#### THE DATA ####

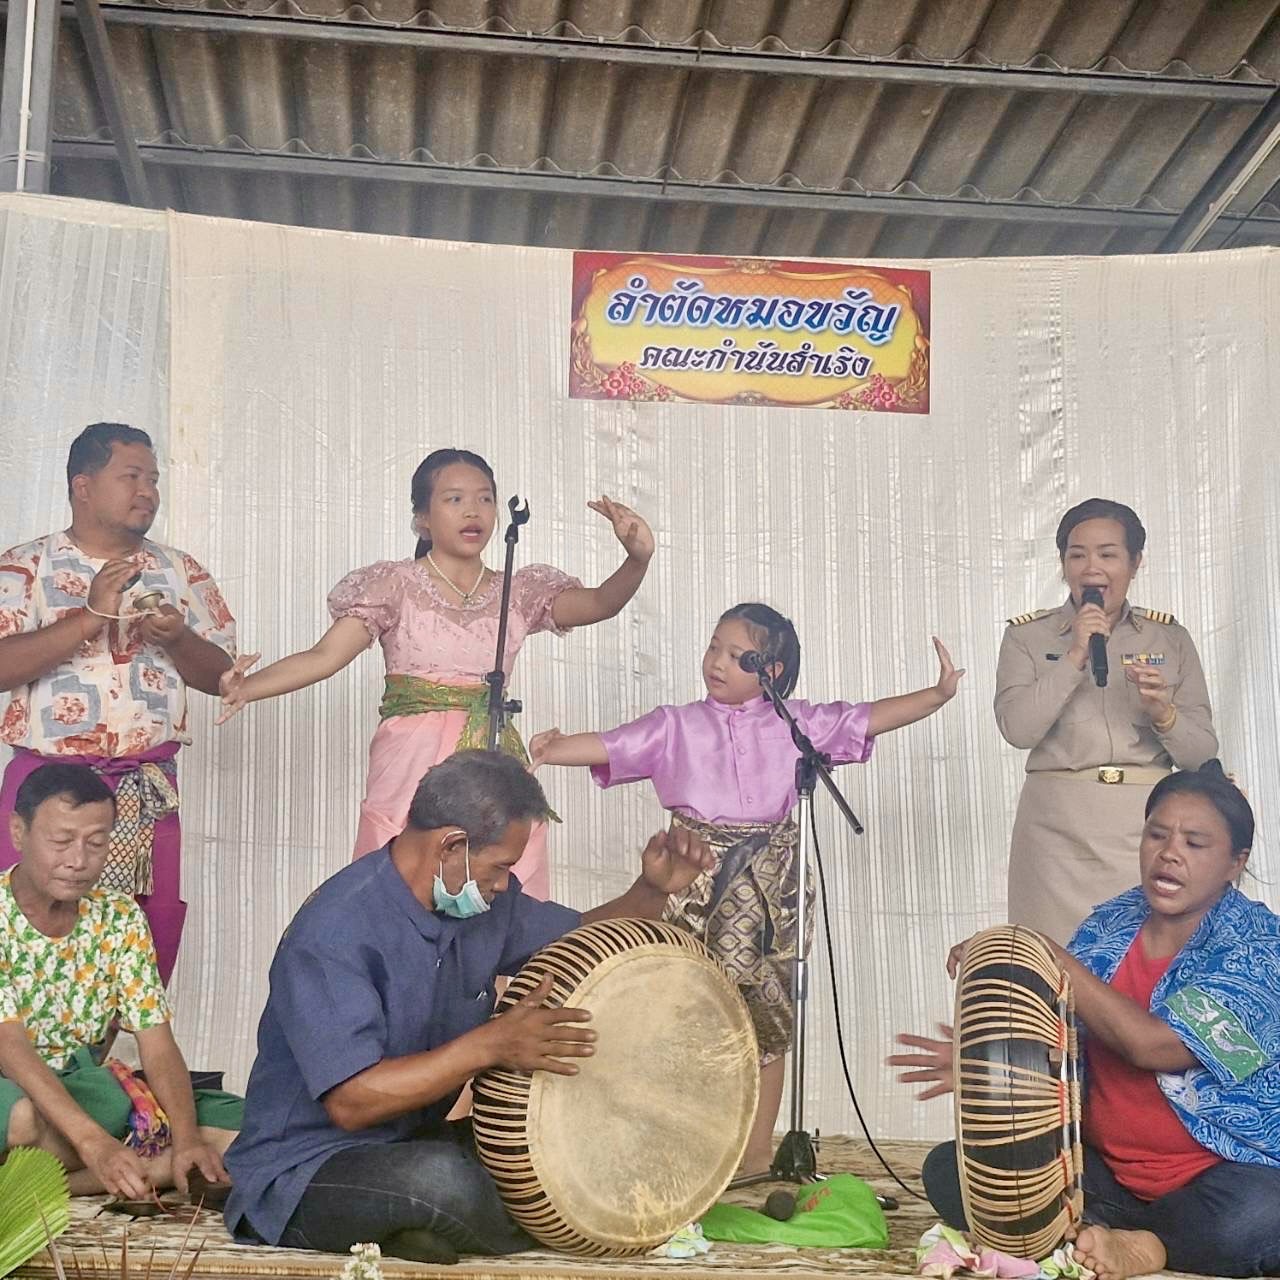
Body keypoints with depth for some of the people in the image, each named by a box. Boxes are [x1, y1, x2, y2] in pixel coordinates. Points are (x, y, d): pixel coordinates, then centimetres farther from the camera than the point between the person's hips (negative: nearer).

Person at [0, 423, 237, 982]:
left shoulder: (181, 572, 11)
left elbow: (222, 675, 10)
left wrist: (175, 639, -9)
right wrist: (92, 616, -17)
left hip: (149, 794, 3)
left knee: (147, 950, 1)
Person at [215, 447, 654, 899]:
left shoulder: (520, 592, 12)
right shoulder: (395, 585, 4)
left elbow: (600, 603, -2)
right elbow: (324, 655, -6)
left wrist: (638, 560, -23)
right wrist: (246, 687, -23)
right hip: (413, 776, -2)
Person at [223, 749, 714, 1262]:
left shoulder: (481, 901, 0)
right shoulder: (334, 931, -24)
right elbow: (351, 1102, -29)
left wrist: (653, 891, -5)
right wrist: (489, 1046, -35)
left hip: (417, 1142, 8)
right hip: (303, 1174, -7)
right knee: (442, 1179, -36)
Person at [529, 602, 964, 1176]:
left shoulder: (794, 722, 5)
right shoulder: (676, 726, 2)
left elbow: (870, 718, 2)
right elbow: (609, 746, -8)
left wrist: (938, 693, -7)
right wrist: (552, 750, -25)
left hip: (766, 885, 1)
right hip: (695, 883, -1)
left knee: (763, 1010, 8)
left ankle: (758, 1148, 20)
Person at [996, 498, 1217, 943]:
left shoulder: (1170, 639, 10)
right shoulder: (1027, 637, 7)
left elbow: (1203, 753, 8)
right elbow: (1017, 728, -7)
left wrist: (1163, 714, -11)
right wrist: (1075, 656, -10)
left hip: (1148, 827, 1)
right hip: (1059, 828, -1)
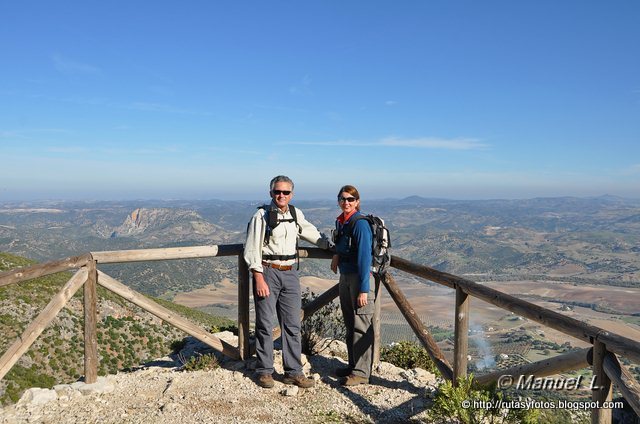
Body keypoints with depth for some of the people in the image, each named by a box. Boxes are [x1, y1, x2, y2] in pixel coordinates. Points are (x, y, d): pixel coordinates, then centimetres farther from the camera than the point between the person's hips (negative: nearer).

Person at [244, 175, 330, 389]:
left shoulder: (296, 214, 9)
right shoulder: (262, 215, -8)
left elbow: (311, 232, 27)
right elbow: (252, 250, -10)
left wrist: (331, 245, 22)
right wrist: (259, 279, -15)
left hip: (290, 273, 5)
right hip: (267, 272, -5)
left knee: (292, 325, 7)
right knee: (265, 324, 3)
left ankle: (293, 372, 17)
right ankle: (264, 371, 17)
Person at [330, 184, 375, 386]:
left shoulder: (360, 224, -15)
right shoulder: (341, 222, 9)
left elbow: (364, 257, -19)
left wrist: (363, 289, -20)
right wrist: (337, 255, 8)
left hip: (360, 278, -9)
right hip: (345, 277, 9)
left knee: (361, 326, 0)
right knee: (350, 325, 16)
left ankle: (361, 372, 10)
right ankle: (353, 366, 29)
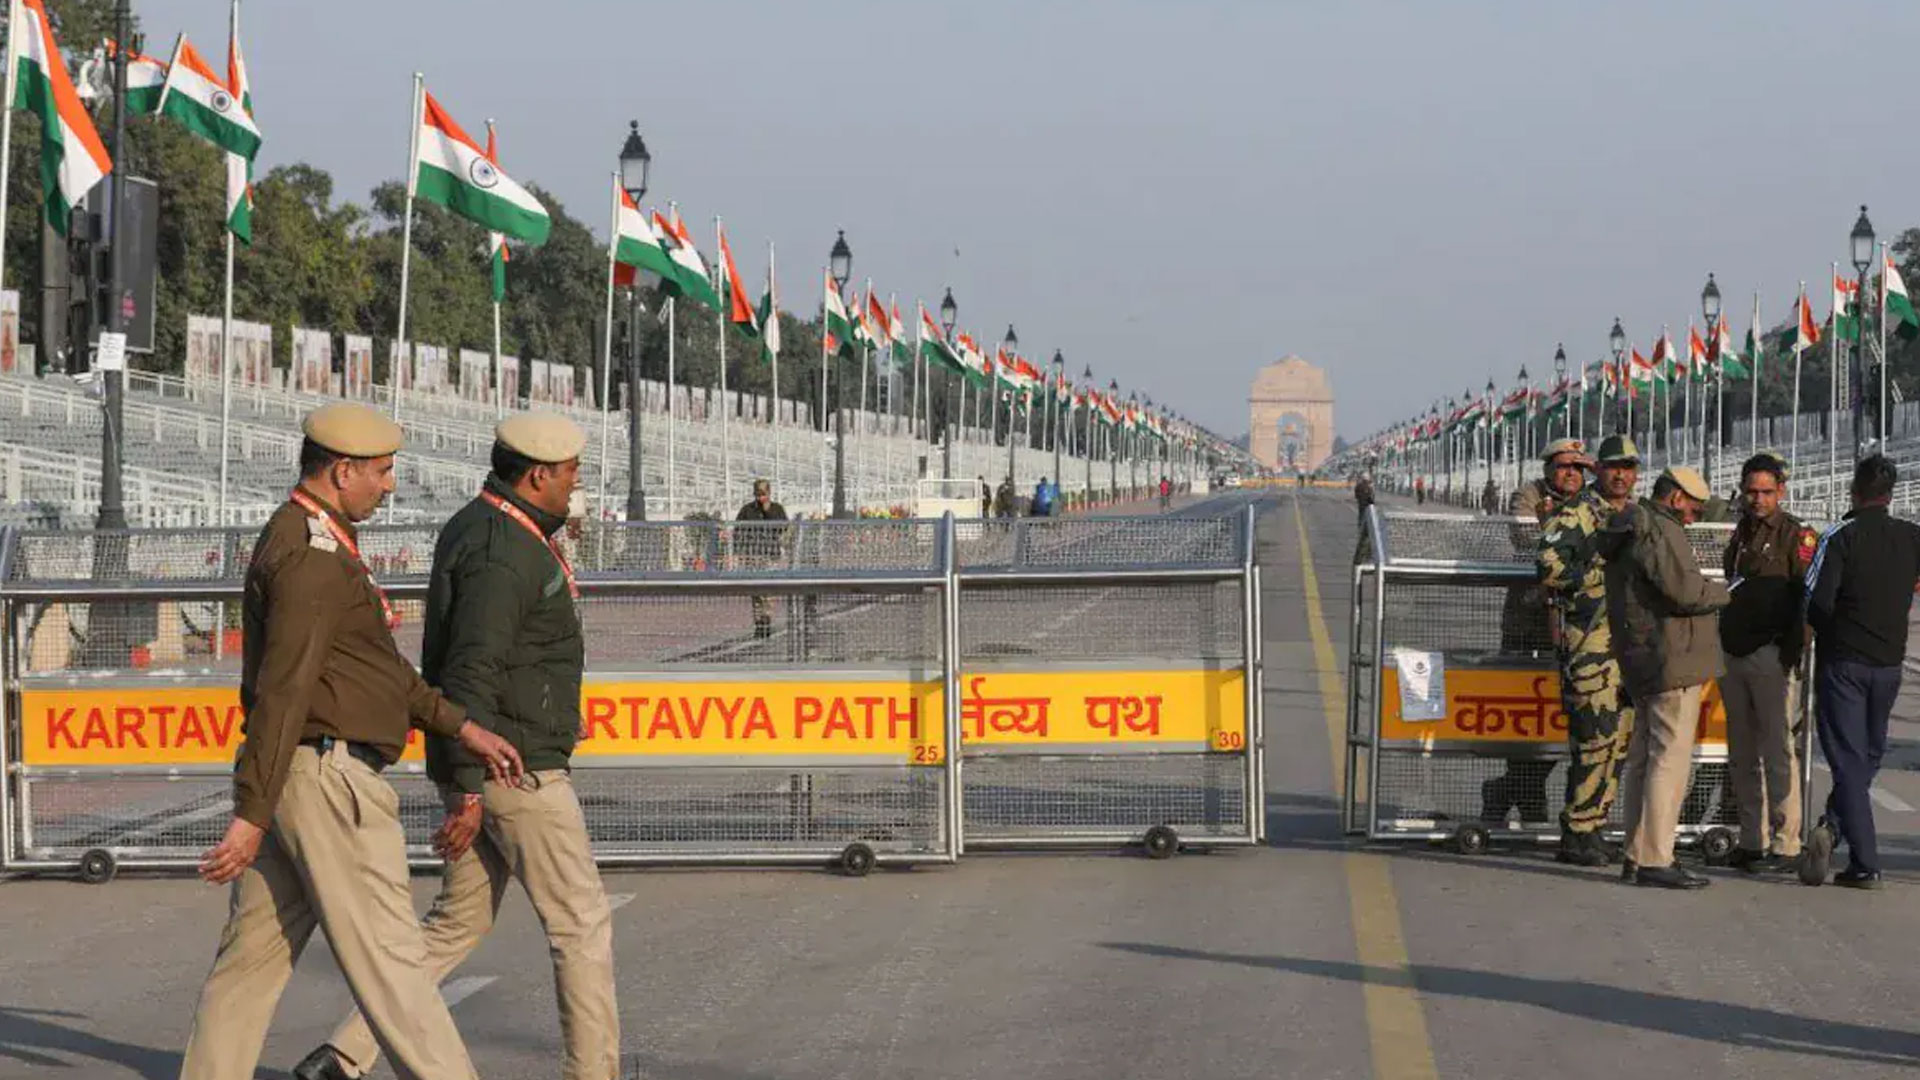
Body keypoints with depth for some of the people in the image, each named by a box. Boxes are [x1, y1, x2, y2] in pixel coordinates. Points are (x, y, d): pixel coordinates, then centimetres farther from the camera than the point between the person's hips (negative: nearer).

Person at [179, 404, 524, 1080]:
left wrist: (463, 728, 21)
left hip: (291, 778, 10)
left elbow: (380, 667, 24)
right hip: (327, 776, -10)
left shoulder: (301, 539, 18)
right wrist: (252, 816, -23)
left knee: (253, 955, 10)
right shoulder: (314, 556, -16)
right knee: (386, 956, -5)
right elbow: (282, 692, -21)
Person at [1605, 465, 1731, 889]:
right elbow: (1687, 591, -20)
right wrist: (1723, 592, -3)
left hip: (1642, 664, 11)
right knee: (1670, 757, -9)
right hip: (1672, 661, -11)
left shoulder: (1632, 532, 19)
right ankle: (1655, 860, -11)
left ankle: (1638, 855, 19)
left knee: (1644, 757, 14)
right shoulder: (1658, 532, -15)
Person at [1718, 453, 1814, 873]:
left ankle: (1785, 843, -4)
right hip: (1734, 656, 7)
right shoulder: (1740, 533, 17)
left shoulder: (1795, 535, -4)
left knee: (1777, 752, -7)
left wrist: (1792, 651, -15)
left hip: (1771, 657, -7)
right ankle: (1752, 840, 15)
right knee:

####

### PROBLEM TO WORK ON
Your answer should consist of copies of the lines above that include the string "ankle".

### WORKED SOLUTION
left ankle: (758, 1148, 20)
left ankle: (293, 372, 17)
right ankle: (264, 371, 17)
left ankle: (361, 372, 10)
right ankle: (353, 366, 29)
right ankle: (1655, 860, -11)
left ankle: (1638, 855, 19)
left ankle: (1785, 843, -4)
right ankle: (1752, 840, 15)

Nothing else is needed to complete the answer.